A revised policy governing Medicare reimbursement for short hospital stays, the proposed FY 2016 suggests, will be included in the proposed FY 2016 hospital outpatient prospective payment system rule, to be published in draft form in the near future, and will presumably reflect the considerable input offered by providers, MedPAC, and others. For this reason, NAUH wishes to take this opportunity to reiterate our perspective on the basic concepts we believe a short hospital stay policy should embrace.

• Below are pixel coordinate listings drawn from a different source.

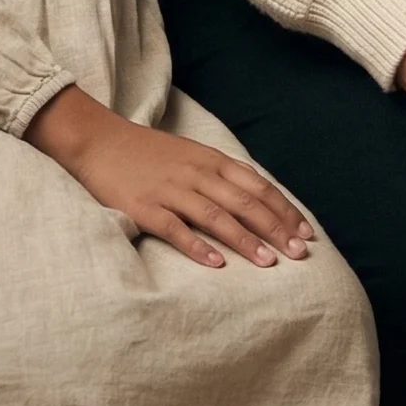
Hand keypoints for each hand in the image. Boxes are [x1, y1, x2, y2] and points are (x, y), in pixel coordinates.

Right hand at [27, 84, 311, 268]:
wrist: (100, 141)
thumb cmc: (149, 154)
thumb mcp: (192, 156)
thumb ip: (222, 175)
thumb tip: (258, 199)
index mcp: (211, 161)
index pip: (258, 186)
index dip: (284, 209)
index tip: (305, 233)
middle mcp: (197, 174)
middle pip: (244, 202)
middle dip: (275, 228)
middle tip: (299, 253)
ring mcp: (171, 190)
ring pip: (216, 216)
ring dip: (245, 240)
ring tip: (268, 262)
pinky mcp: (145, 207)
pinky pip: (175, 228)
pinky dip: (197, 246)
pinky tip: (216, 264)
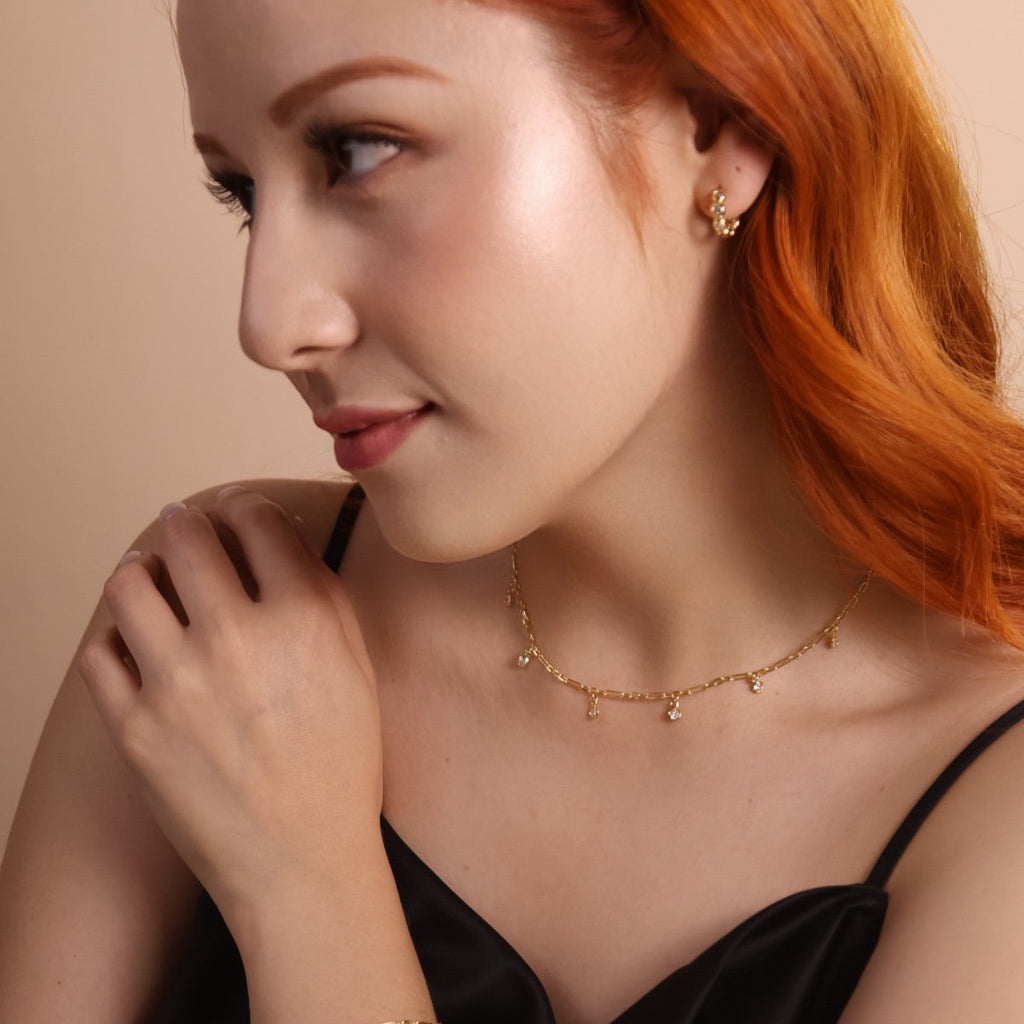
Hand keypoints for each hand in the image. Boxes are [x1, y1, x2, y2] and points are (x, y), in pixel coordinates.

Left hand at [78, 487, 382, 922]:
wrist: (302, 861)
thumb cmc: (340, 766)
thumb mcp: (358, 669)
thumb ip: (322, 596)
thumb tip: (278, 540)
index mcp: (305, 618)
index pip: (257, 519)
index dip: (245, 507)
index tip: (238, 513)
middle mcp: (238, 638)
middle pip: (186, 537)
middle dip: (184, 523)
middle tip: (183, 527)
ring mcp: (178, 684)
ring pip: (129, 584)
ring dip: (140, 570)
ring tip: (149, 576)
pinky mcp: (134, 729)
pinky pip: (101, 652)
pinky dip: (116, 637)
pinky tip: (136, 643)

NAUH LogoIn NAUH’s view, a Medicare hospital stay begins with a physician’s initial diagnosis that a patient needs to be admitted to the hospital as an inpatient and is expected to remain at least two midnights or more. Then, when the patient’s stay is ultimately shorter, NAUH believes that stay should be classified as a short stay for Medicare payment purposes. A short stay should be reimbursed by Medicare based on Medicare transfer reimbursement policy – that is, for this day, Medicare should pay the hospital twice the per diem rate for the applicable DRG’s average length of stay. This perspective is based on the generally accepted view that the greatest investment of resources for patient care occurs during the very beginning of a patient’s stay in the hospital and that even in a short stay, a hospital is expending comparable resources on patient care during that first day or two as it does when a patient stays longer. This is the basis for current Medicare transfer payment policy and NAUH believes it should be the basis for Medicare short hospital stay payment policy as well. Further, hospitals that serve large numbers of low-income patients and have medical education programs should not be put at a disadvantage when patients just have short stays, so NAUH believes they should receive Medicare DSH and medical education payments for these short stays as well.

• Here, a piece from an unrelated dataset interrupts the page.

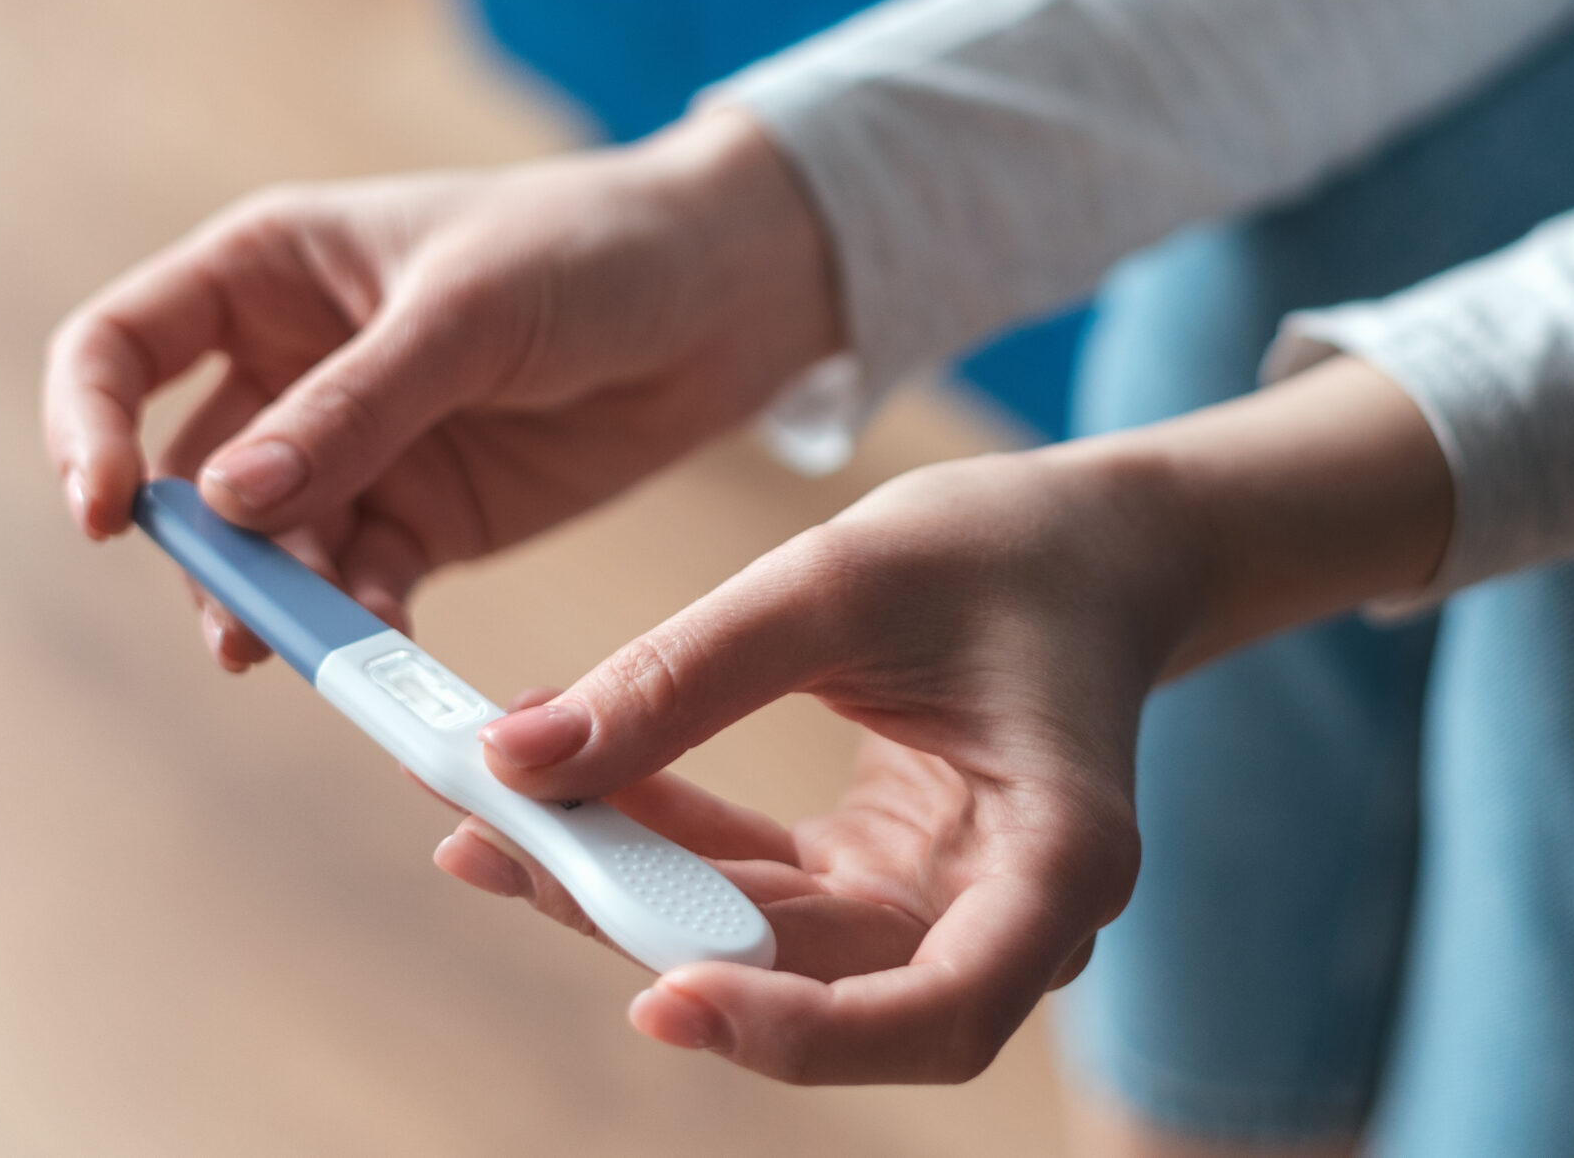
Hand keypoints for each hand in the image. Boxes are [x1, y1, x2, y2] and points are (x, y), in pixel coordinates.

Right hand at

NAUH urges CMS to consider this perspective in developing its short stay policy. It also urges CMS to protect hospitals from arbitrary rulings by RAC auditors; to limit how far back RAC auditors can go in evaluating past hospital efforts; to ensure that RAC audits are completed in a timely manner and that appeals are addressed swiftly; and to ensure that future short stay policy, first and foremost, reflects the best interests of the patients hospitals serve and does not impose needless penalties on the hospitals that serve them.

Outliers

The proposed rule calls for reducing the Medicare outlier threshold from the current $24,626 to $24,485 in FY 2016. While NAUH appreciates the proposal to reduce the outlier threshold, we believe it should be reduced even further because Medicare’s spending for outlier cases this year is on target to fall below five percent – the minimum level established by Congress. For this reason, NAUH suggests that CMS consider recalculating the proposed threshold with a target of 5.5 percent of inpatient spending to ensure that the final total does not fall short and instead falls within the statutory range of five to six percent in FY 2016.